Architecture
Clipboard Manager is built with clean architecture principles: a clear separation between the API surface, the business logic, and the infrastructure, with components communicating through interfaces so each layer can be tested on its own.
A learning project too
Beyond being a useful tool, this codebase is a deliberate exercise in Go
project structure and software design patterns.
Layout
- cmd
- clipd
- clipctl
- internal
- api
- service
- storage
- daemon
- monitor
- analyzer
- client
- cli
- config
- logger
- domain
- Makefile
What each package owns:
| Package | Responsibility |
|---|---|
api | HTTP handlers and routes (chi) |
service | Business logic |
storage | SQLite and in-memory stores |
daemon | Orchestration, PID file, signals, retention |
monitor | Clipboard polling |
analyzer | Sensitive-content detection |
client | HTTP client used by clipctl |
cli | Command dispatch for clipctl |
config | Flags and defaults |
logger | Structured logging with rotation |
domain | The core entry model |
How a clipboard change flows
- monitor polls the system clipboard on the configured interval and reports changes.
- analyzer inspects the new content. If it matches a sensitive pattern (passwords, bearer tokens, API keys), the entry is dropped with a reason and never stored.
- service applies the business rules and hands the entry to storage.
- storage persists it to SQLite.
- api exposes the history over the Unix socket; clipctl consumes that same API through the client package.
Design choices
- Interfaces at the boundaries.
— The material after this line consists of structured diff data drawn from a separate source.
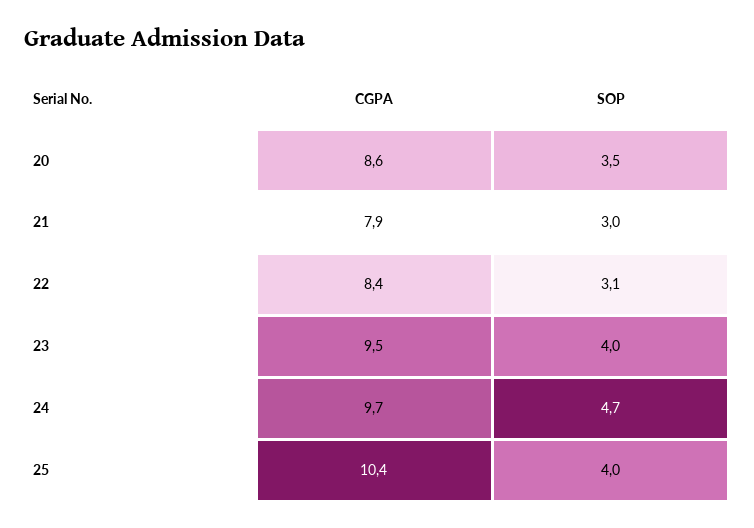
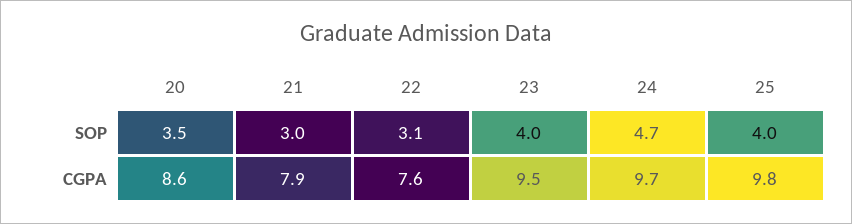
  {
    "CGPA": {
      "20": 8.6,
      "21": 7.9,
-     "22": 8.4,
+     "22": 7.6,
      "23": 9.5,
      "24": 9.7,
-     "25": 10.4
+     "25": 9.8
    },
    "SOP": {
      "20": 3.5,
      "21": 3,
      "22": 3.1,
      "23": 4,
      "24": 4.7,
      "25": 4
    }
  }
The service layer depends on a storage interface, not on SQLite. An in-memory store implements the same interface, which is what the table-driven service tests run against.
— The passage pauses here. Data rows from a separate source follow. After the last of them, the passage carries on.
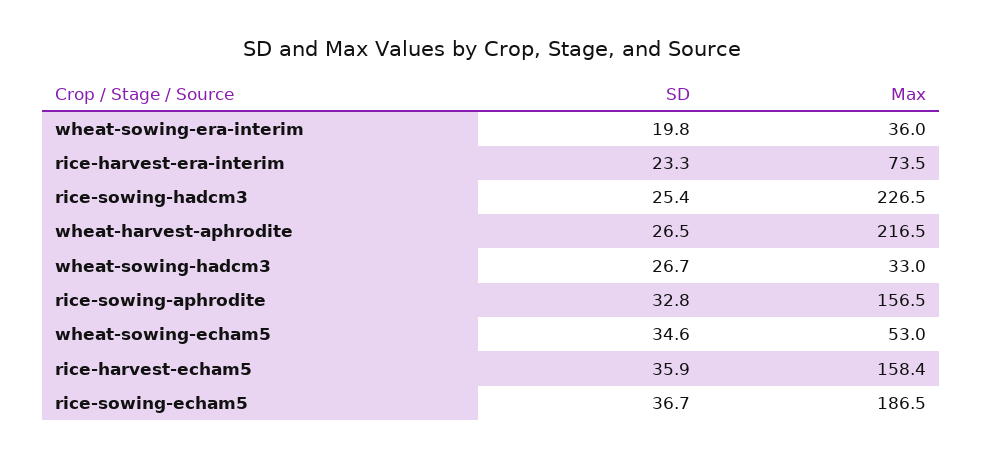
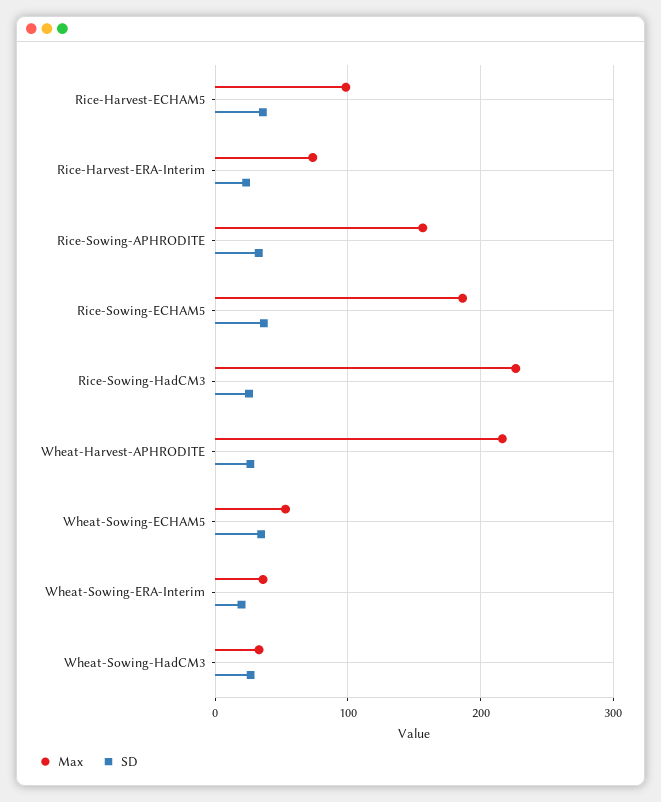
  {
    "SD": {
      "wheat-sowing-era-interim": 19.8,
      "rice-harvest-era-interim": 23.3,
      "rice-sowing-hadcm3": 25.4,
      "wheat-harvest-aphrodite": 26.5,
      "wheat-sowing-hadcm3": 26.7,
      "rice-sowing-aphrodite": 32.8,
      "wheat-sowing-echam5": 34.6,
      "rice-harvest-echam5": 35.9,
      "rice-sowing-echam5": 36.7
    },
    "Max": {
      "wheat-sowing-era-interim": 36,
      "rice-harvest-era-interim": 73.5,
      "rice-sowing-hadcm3": 226.5,
      "wheat-harvest-aphrodite": 216.5,
      "wheat-sowing-hadcm3": 33,
      "rice-sowing-aphrodite": 156.5,
      "wheat-sowing-echam5": 53,
-     "rice-harvest-echam5": 158.4,
+     "rice-harvest-echam5": 100,
      "rice-sowing-echam5": 186.5
    }
  }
- Unix socket, not TCP. The API is unreachable from the network by construction, and filesystem permissions (0600) are the access control.
- The daemon owns lifecycle concerns. PID file management, signal handling, graceful shutdown with a deadline, and the retention loop all live in the daemon package, away from the business logic.
Sensitive-content detection
The analyzer keeps history safe with three regex families, matched case-insensitively:
| Pattern | Matches |
|---|---|
| Passwords | password:, passwd=, pwd: followed by a value |
| Tokens | token or bearer followed by a 20+ char value |
| API keys | api_key, api-key, secret_key with a value |
Matched content is skipped before it ever reaches the database.